You will challenge practice and orthodoxies.

Practitioner enquiry is challenging to school leaders and teachers alike. For some school leaders who like to micro-manage and feel in control of everything, the adoption of such approaches are very challenging. Control and the ability to make decisions moves more towards teachers, as their agency and dispersed leadership roles are enhanced. Teachers and school leaders will find orhthodoxies and the 'aye been' cultures that exist in many schools and classrooms are challenged, as is their usefulness  in developing and deepening learning. Many of the practices that have existed in schools, based on nothing more than the fact that they have always been done this way, and which many teachers are comfortable with, are soon revealed as the imposters they are. Sometimes we have practices that we believe are the right thing to do, but when we start to look critically at the evidence we can soon realise they are a bit like the emporer's new clothes, in terms of developing learning. Such practices have to go, or change.

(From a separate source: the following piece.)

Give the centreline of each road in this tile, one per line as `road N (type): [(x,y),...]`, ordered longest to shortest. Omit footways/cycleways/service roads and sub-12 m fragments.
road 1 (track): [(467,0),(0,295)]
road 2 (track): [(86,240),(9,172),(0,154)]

You have to expect mistakes.

You will make mistakes. Teachers will make mistakes. But, this is a good thing. These mistakes will lead to deeper and better understandings of the process and will promote new learning and understandings amongst all. Just as it does for our learners. Embrace the mistakes you make and learn from them, so that you can move forward in your thinking and your practice. Don't stop yourself from trying new things out because you are afraid you might get it wrong. If, and when, you get things wrong, learn and then move on. Do not criticise people for making mistakes, because if they aren't making any this is a sure fire indicator they may just be happy staying in their comfort zones.

School culture needs to be supportive and promotes trust.

I usually start with this. The culture and ethos needs to be built on support and trust. If they are not people will not be prepared to innovate or make mistakes. They will play safe, to the detriment of improving practice and the experiences for learners. People judge you by your actions, not what you say. Don't say 'you can trust me, and I trust you' then immediately jump on the first person who gets something wrong. Such actions promote fear, conformity and gaming of the development process. Let go a bit, and support a lot. Admit your own mistakes and tell people what you have learned from them. Model what you seek.

A knowledgeable and critical friend is a big help.

We certainly benefitted from the input of Dr Gillian Robinson from Edinburgh University as we began our own journey with practitioner enquiry. Nowadays there are more people around who have been working with practioners enquiry. If you know, or can find one, tap into their experience and expertise to help keep you on track. It is really difficult for school leaders to support teachers if they don't deeply understand the process themselves, and this is where a critical friend can be so useful, especially in the early days of implementation. Remember, this is a new journey fro you too.

You are opening a Pandora's Box in many respects.

The above are some of the issues you need to consider and be aware of. The last point I would make is that the adoption of practitioner enquiry approaches can be a bit like opening a Pandora's Box. You aren't always sure what is going to come out of this particular box, and where it might lead. Once opened, I don't think that it is possible, or desirable, to try and go back to old ways of school development, and the constant movement from one disparate 'thing' to the next, with little impact for most learners. I don't believe any of my teachers who have 'inquiry as stance' could think of working, or approaching any issue, in any other way. As a school leader, I see the development of such career-long dispositions as the only justification needed for the route we have taken.